In the Exodus account, God revealed important aspects of His name. In the previous section, we discussed the importance of the name “I will be that which I will be”. God declared that He was not only self-existent but also that He could not be defined. Obviously, the human mind desperately wants to define who and what God is. God simply declared that we cannot. He has chosen to reveal a great deal about Himself through the Bible. This is sufficient for us to serve Him and His purpose. The process of “knowing” His name will, I believe, be an infinite task lasting throughout eternity.
There are two aspects of the concept of “name” that we must consider from a Biblical perspective. Name can mean “an identifier”. God declared this name also in the previous section. He is the “God of Abraham, the God of Isaac, and the God of Jacob”. This is the name by which God chooses to be known as throughout all generations. This is the God revealed in the Bible. We should always be careful to insure that we clearly utilize this name when we are speaking of God. It is our responsibility to insure that there is no misunderstanding here. There are many “gods” in this world. There is only one who is revealed in the Bible.
Another aspect of the concept of “name” used in the Bible is a description of a characteristic or function. The name “I will be that which I will be” fits into this category. The name “El Shaddai” also describes a characteristic of God.
“God spoke further to Moses and said to him, “I am the Lord; and I appeared to Abraham, Isaac, and Jacob, as God Almighty, but by My Name, Lord, I did not make Myself known to them.” (Exodus 6:2-3)
The Hebrew expression “El Shaddai” is translated here as “God Almighty”. I like to consider the construction of the word “Shaddai” as “that is enough”. The God revealed in the Bible is the “God that is enough for_______”, for whatever troubles you, you can fill in the blank.

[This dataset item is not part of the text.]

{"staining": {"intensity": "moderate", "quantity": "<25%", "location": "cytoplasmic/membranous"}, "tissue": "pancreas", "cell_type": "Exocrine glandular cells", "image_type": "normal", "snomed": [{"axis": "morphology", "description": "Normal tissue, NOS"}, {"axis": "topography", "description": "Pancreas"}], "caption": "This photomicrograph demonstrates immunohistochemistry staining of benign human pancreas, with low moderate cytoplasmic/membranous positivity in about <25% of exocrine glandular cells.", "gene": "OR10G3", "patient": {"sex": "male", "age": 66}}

Another name revealed in this section is “Savior” or “Deliverer”. This name is not explicitly stated here but it is evident as we consider the account. The four cups of wine in the Pesach Seder recall the promises made by God to Israel:
a. I will bring you out from under the burdens of the Egyptians.
b. I will deliver you from their bondage.
c. I will also redeem you with an outstretched arm and with great judgments.
d. I will take you for My people.
God became known as the Savior of the Hebrew people as the deliverance of Israel from Egypt was completed. In a future study we will discover that God declared that Israel would never see Egypt as a captor again (see Exodus 14:13). That was an awesome promise given to a tiny, infant nation relative to a large, world superpower only separated by the Nile River. It has been roughly 3500 years since the promise was made and to date the promise is good. Later, the Messiah would be identified as “The God of Israel is my Savior”. We know the name as Jesus.
Finally, God used the entire exodus episode to reveal His intentions to the world. We read repeatedly that God “harden Pharaoh’s heart”. My translation of the expression “Lev Chazak” is that God made Pharaoh “foolishly aggressive”. He did this to reveal His more general purpose to the world.
“But, indeed, for this cause I have allowed you to remain, in order to show you My power, and in order to proclaim My name through all the earth.” (Exodus 9:16)
God is the Savior of all mankind. He used Israel as an instrument of revelation of His greater purpose of delivering all of mankind from the tyranny of satanic manipulation and the resultant destruction. Ultimately, all remaining mankind will rejoice in this name. We anxiously await the coming of Messiah Jesus and the establishing of the Kingdom of God on planet earth as this greater deliverance is accomplished. This will mark one of the most important steps in the process of redemption.